The couple located the debris piles right next to a thick spruce forest, with no evidence of a fire break to prevent the spread of flames, investigators found.
Numerous neighbors of the property reporting hearing fireworks the night before the fire started, then two loud booms in the afternoon before flames started torching through dry spruce, leading many to speculate that fireworks had been the cause of the blaze.
Investigators found evidence of both debris burning and fireworks, but could link only the debris to the wildland fire.
"Multiple items of spent fireworks were identified on this property, however conclusive evidence was not found that would indicate fireworks as a contributing factor to the cause of this fire," Greiling reported.
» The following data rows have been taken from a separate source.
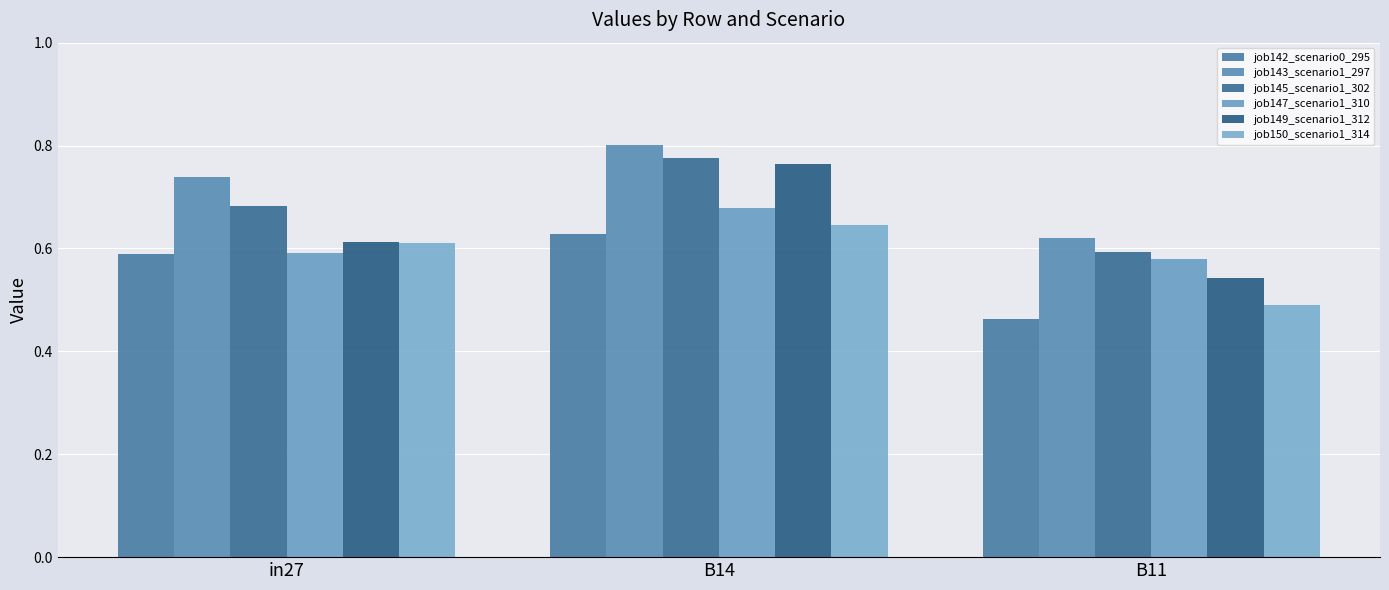

Count the number of data series in this chart.

6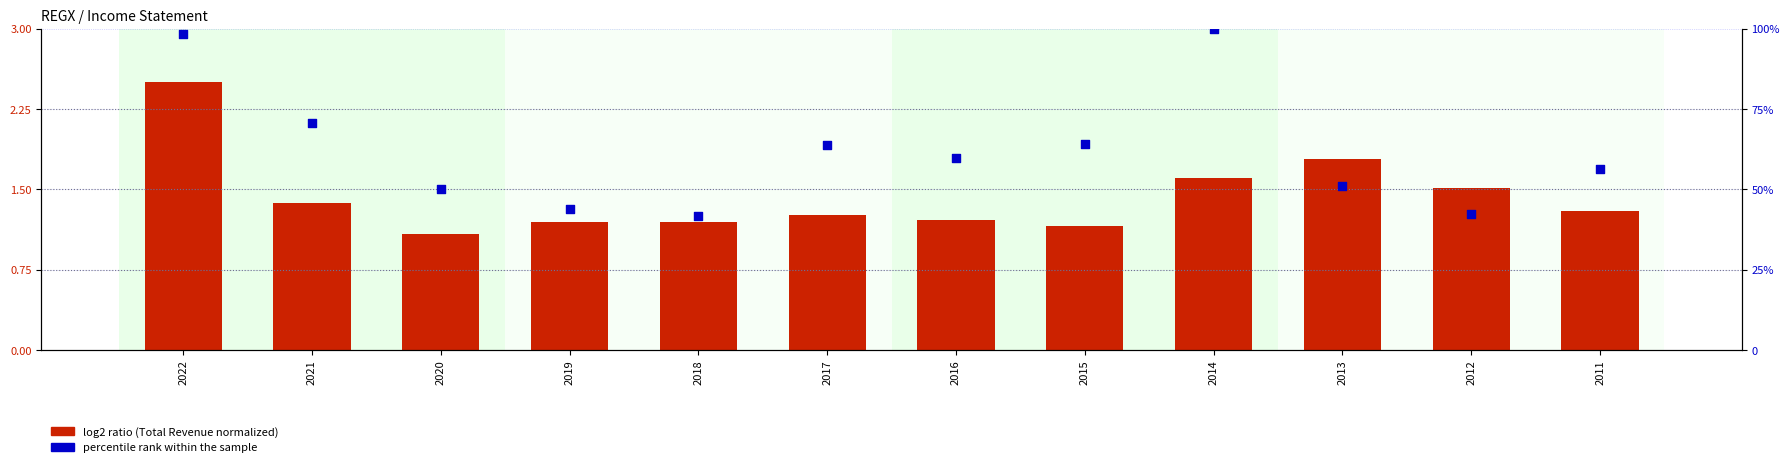

Is the value of log2 ratio (Total Revenue normalized) at 2013 greater than the value of percentile rank within the sample at 2013?

No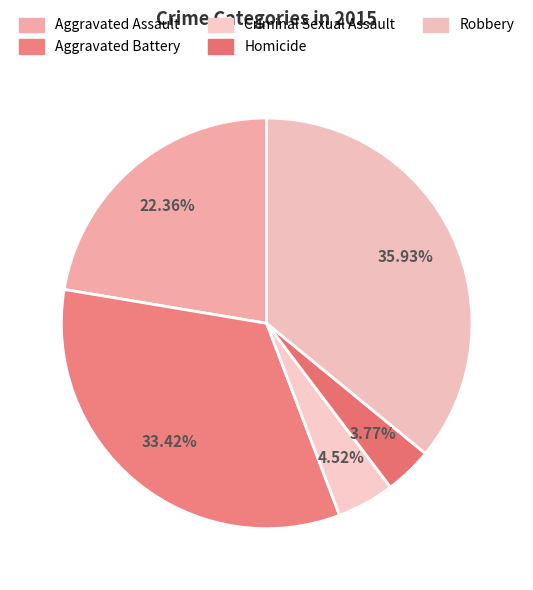

To the nearest percent, what portion does Aggravated Battery represent?

33%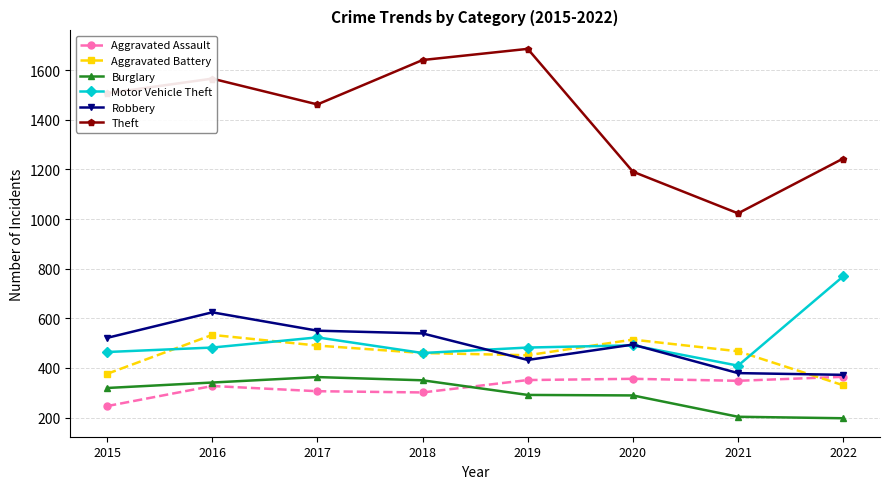

What is the greatest value displayed?

1686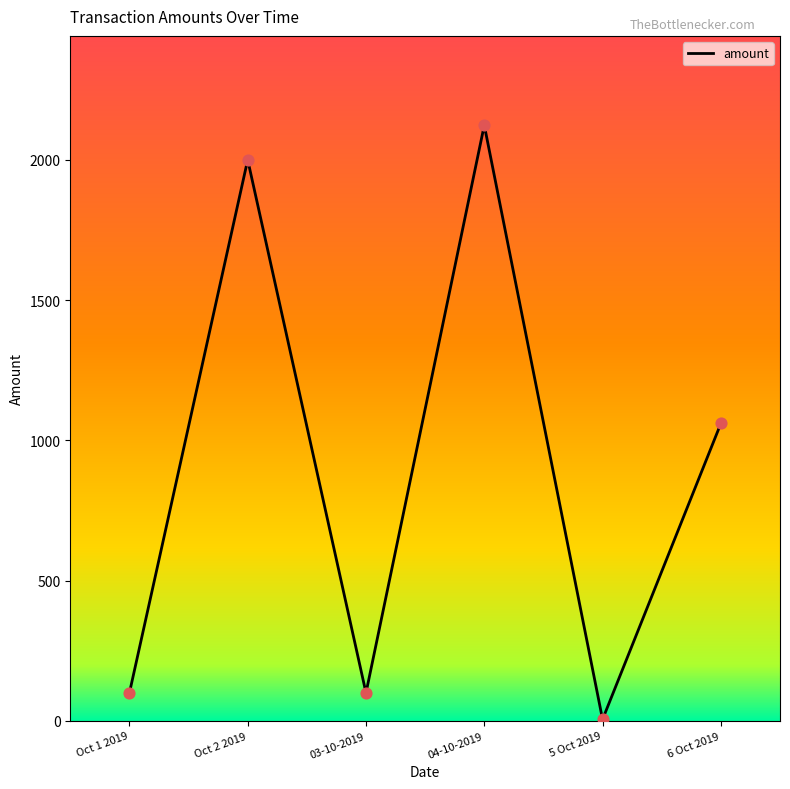

Between Oct 2 2019 and 6 Oct 2019, which is larger?

Oct 2 2019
According to Forestry, Imig and DeWitt lacked a required permit for the burn and did not adhere to safe burning practices listed on such permits: the area around the debris pile was not cleared down to mineral soil; there was no hose or water source to prevent the fire from spreading into wildland; and the fire was left unattended.
Imig told investigators he didn't have a well or water hose and shouldn't have been burning given dry conditions and low humidity, the affidavit said. Both Imig and DeWitt admitted burning debris piles and not extinguishing them before leaving them unattended. They also told investigators they, with DeWitt's son, "rapidly exited" the property in a motor home due to the fire.
DeWitt said she called 911 but didn't provide the specific address or information about the fire's cause, according to the affidavit.
"Observations of the Ringler property indicated someone exited in rapid fashion leaving behind, and out in the open, items such as a chainsaw, gas cans and jack pads for a motorhome," Greiling said in the affadavit.
Imig and DeWitt were cooperative, Palmer District Attorney Roman Kalytiak noted in an email, "and there is no evidence that they intended to cause a huge forest fire. Hopefully the fire victims and public will understand that."
Forestry investigators and Kalytiak agreed "a thorough, but prompt, investigation and prosecutor review was necessary to protect the interests of all involved, to avoid speculation and to stress the importance of fire prevention given the past and current conditions," the district attorney said.
Even in the first days of the fire, it was clear the West Ringler recreational property was getting special attention. The Fire Marshal's Office and Forestry blocked it with survey tape and warning signs, asking even firefighters to steer clear in the interest of preserving evidence.
The reckless endangerment and negligent burning charges are misdemeanors punishable by up to one year in jail and a $10,000 fine while the other charges are lesser misdemeanors punishable by up to six months in jail and a fine up to $500, according to Forestry.
Willow fire chief Mahlon Greene said the one thing Monday's charges do is strengthen the argument for burn permits.
"A lot of people do not adhere to the rules or the laws when it comes to burning debris," Greene said. "They may have good intentions, but when something like Sockeye happens they're held liable."